My guess is that at some point we'll transition away from this "First we train, then we deploy" paradigm to a paradigm where systems are continually learning on the job. My guess is that insofar as powerful AIs play a role in a multipolar scenario, they'll be in this second paradigm. So in a sense they'll be learning from each other, though perhaps early in their training (i.e. prior to deployment) they were trained against copies of themselves or something. Unfortunately I doubt your case #1 will happen, unless we advocate strongly for it. I think by the time these agents are this powerful, their code will be closely guarded. These are all just guesses though, I think other scenarios are certainly plausible also.
Some off-the-cuff thoughts:
It seems plausible that transformative agents will be trained exclusively on real-world data (without using simulated environments) [EDIT: in "data" I mean to include the observation/reward signal from the real-world environment in an online RL setup]; including social media feed-creation algorithms, and algo-trading algorithms.

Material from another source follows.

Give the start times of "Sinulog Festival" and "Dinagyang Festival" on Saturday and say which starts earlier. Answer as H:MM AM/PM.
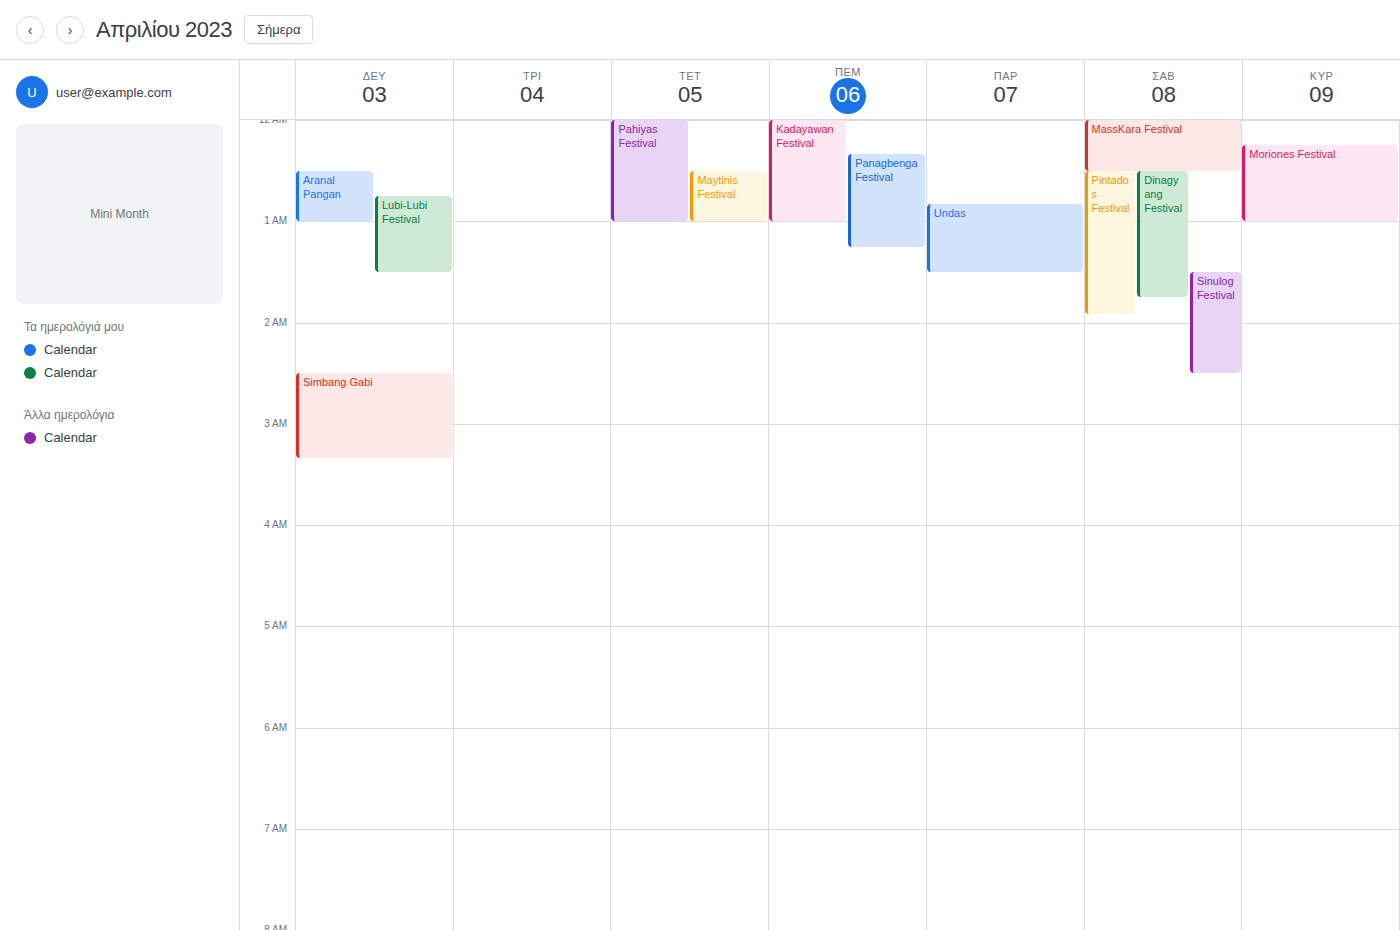
"Dinagyang Festival" 12:30 AM; "Sinulog Festival" 1:30 AM.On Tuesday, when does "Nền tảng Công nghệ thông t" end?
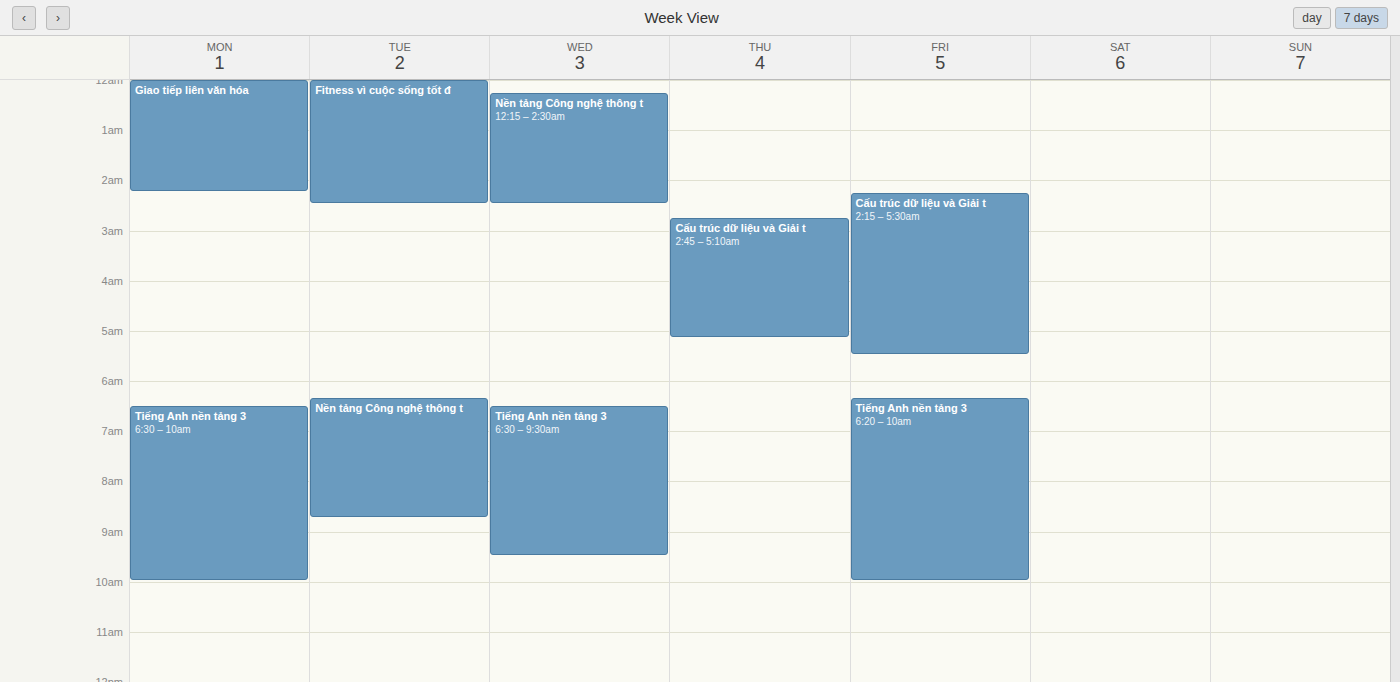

In such cases, the researchers don't choose how to implement the "other agents" (the other agents are just part of the real-world environment that the researchers don't control).
Focusing on agents that are trained on simulated environments that involve multiple agents: For a lab to use copies of other labs' agents, the labs will probably need to cooperate (or some other process that involves additional actors may need to exist). In any case, using copies of the agent that is being trained (i.e. self-play) seems to me very plausible. (Like, I think both AlphaZero and OpenAI Five were trained via self-play and that self-play is generally considered to be a very prominent technique for RL-in-simulated-environments-that-involve-multiple-agents).